The third is that capability descriptions are fuzzy. "Substantially uplift" is not a number. "Autonomous replication" admits of many readings, ranging from "the model can copy a file" to "the model can rent compute, monetise itself, and survive shutdown attempts". Whether a given evaluation result crosses a threshold often comes down to expert judgement, which means it comes down to people whose careers depend on the lab.
The fourth, which Yudkowsky and others press hardest, is that commercial pressure runs entirely in the direction of under-classification. A lab that declares its model ASL-3 must absorb cost: external red-teaming, deployment delays, restricted access, hardware security upgrades. A lab that declares the same model ASL-2 ships sooner. The structural incentive is to find a reading of the evaluation that supports the cheaper label. The defenders of RSPs reply that this incentive has not yet caused obvious capture, that the published transparency documents do report uncomfortable findings, and that voluntary commitments with imperfect enforcement are better than no commitments at all. Whether that defence holds for another five years of capability growth is the live question.
Where this is going
External accountability is starting to fill the gap. The EU AI Act, in force from August 2024 with phased application through 2026, imposes requirements on general-purpose AI models above a compute threshold: model documentation, transparency on training data, copyright compliance, and for "systemic-risk" models, model evaluations, adversarial testing, incident reporting and cybersecurity safeguards. The United States has the NIST AI Risk Management Framework, several executive orders setting reporting requirements for frontier training runs, and emerging Congressional interest. Japan, Canada and the United Kingdom have variations on these themes.

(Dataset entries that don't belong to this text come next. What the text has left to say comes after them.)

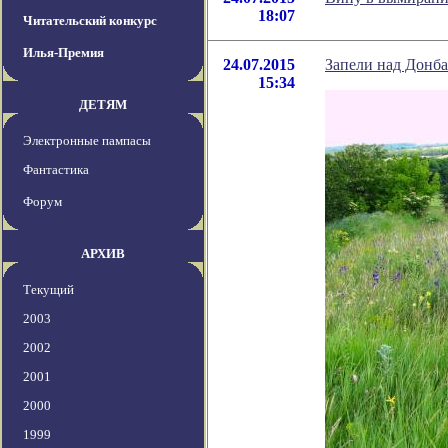
18:07
Читательский конкурс
Илья-Премия
24.07.2015
Запели над Донба
15:34
ДЕТЯМ
Электронные пампасы
Фантастика
Форум
АРХИВ
Текущий
2003
2002
2001
2000
1999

The most important institutional development is the AI Safety Institutes. The UK AISI was established in late 2023; the US AISI followed in 2024; Japan, Canada, Singapore and the EU have analogues either operating or planned. AISIs evaluate frontier models pre-release under formal access agreements, run their own elicitation methods, and publish technical findings. They do not yet have the power to block a release, but they constitute the first external technical capacity that can independently challenge a lab's own evaluation results. Over time, the most plausible path is that AISI evaluation becomes a precondition for deployment under statute, with RSPs as the lab-internal apparatus that feeds into that external review.
What you should take away
- An RSP commits a lab in advance. It pairs concrete dangerous-capability thresholds with operational safety commitments and a pause condition that triggers when the commitments cannot be met.

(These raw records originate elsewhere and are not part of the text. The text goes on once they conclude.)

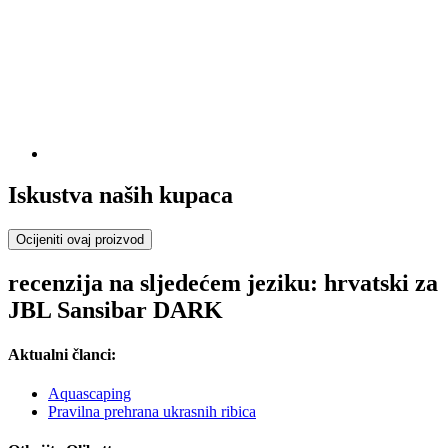
Iskustva naših kupaca
Ocijeniti ovaj proizvod
recenzija na sljedećem jeziku: hrvatski za
JBL Sansibar DARK
Aktualni članci:
Aquascaping
Pravilna prehrana ukrasnih ribica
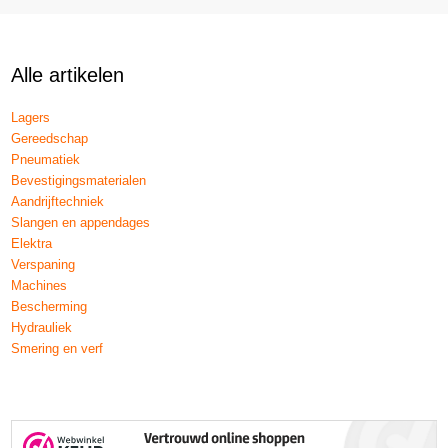
Alle artikelen
Lagers
Gereedschap
Pneumatiek
Bevestigingsmaterialen
Aandrijftechniek
Slangen en appendages
Elektra
Verspaning
Machines
Bescherming
Hydrauliek
Smering en verf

- The three big frameworks share structure but not calibration. Anthropic's ASL-1 to ASL-5, OpenAI's four-by-four category-and-level scorecard, and DeepMind's Critical Capability Levels rhyme rather than agree, and a model called "high" by one lab is not automatically the same as one called "ASL-3" by another.

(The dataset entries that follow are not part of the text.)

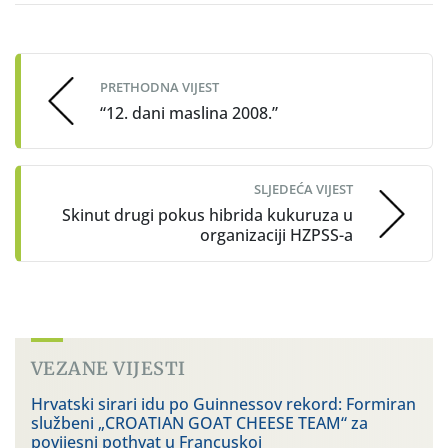
Post
navigation
PRETHODNA VIJEST
“12. dani maslina 2008.”
SLJEDEĆA VIJEST
Skinut drugi pokus hibrida kukuruza u
organizaciji HZPSS-a
VEZANE VIJESTI
Hrvatski sirari idu po Guinnessov rekord: Formiran
službeni „CROATIAN GOAT CHEESE TEAM“ za
povijesni pothvat u Francuskoj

- Capability evaluations are the load-bearing bit, and they are fragile. Elicitation matters more than the published number; a determined adversary will get a higher score than the release notes suggest.
- Voluntary commitments have structural weaknesses. Self-defined thresholds, self-designed evaluations and commercial pressure to under-classify are not theoretical concerns, and revisions to published RSPs over time tend to loosen rather than tighten.
- External accountability is arriving. AISIs, the EU AI Act, NIST and analogous institutions are moving from observation toward soft enforcement, and the most likely future is a hybrid in which lab RSPs feed into a regulated pre-deployment review rather than being the only line of defence.